The only exception to the above limits in the various jurisdictions is found in a ruling by the Court of Appeals of Georgia in Porter v Lassiter, 91 Ga App 712; 87 SE2d 100 (1955). After looking to decisions of the Supreme Court of Georgia relating to prosecutions for foeticide, the Porter court concluded the mother could maintain a suit for the loss of a 4-1/2 month-old baby dead upon birth. The Porter court further ruled that the child need not be "viable” provided it was "quick” or capable of moving in its mother’s womb. However, the suit was brought under a Georgia statute that appears to give parents a right of recovery for the loss of a child rather than giving the right to recover to the deceased infant.

ALASKA: Mace v Jung, 210 F Supp 706 (D Alas, 1962), ILLINOIS: Rapp v Hiemenz, 107 Ill App 2d 382; 246 NE2d 77 (1969), Chrisafogeorgis v Brandenberg, 55 Ill 2d 368; 304 NE2d 88 (1973), IOWA: McKillip v Zimmerman, 191 NW2d 706 (Iowa, 1971), MASSACHUSETTS: Leccese v McDonough, 361 Mass 64; 279 NE2d 339 (1972), NEW HAMPSHIRE: Poliquin v MacDonald, 101 NH 104; 135 A2d 249 (1957), SOUTH CAROLINA: West v McCoy, 233 SC 369; 105 SE2d 88 (1958) .

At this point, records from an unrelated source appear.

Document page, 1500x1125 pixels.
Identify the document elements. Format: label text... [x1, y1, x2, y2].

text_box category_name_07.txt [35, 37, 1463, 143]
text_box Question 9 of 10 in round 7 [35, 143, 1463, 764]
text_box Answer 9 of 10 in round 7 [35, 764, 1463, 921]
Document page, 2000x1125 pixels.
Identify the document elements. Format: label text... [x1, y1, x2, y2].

The Massachusetts statute reads in relevant part: "Chapter 229, § 2, as amended, reads in part (emphasis supplied): 'A person who (1) by his negligence causes the death of a person in the exercise of due care, or (2) by wilful, wanton or reckless act causes the death of a person under such circumstances that the deceased could have recovered damages for personal injuries if his death had not resulted * * * shall be liable in damages in the sum of not less than five thousand nor more than fifty thousand dollars, to be assessed with reference to the degree of his culpability and distributed as provided in section one; except that * * * [exceptions not relevant].” 279 NE2d at 340, n 1.

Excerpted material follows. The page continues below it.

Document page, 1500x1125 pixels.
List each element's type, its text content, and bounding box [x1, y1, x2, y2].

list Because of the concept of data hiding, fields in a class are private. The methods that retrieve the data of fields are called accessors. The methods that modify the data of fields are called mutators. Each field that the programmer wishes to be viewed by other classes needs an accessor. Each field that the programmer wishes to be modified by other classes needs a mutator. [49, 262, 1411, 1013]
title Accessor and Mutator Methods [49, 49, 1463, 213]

Admittedly, the public policy of this state on abortion has been subordinated to the changed circumstances resulting from Roe v Wade. See People v Bricker, 389 Mich 524, 529; 208 NW2d 172 (1973).

Consider the implications of allowing such conflicting rights along with the abolition of intra-family immunity in Plumley v Klein, 388 Mich 1; 199 NW2d 169 (1972). Consider further the precarious position that the physicians of this state would be put in and the subsequent effect on the physician-patient relationship.

McGarvey v Magee-Womens Hospital, 340 F Supp 751, 754 (WD Pa, 1972).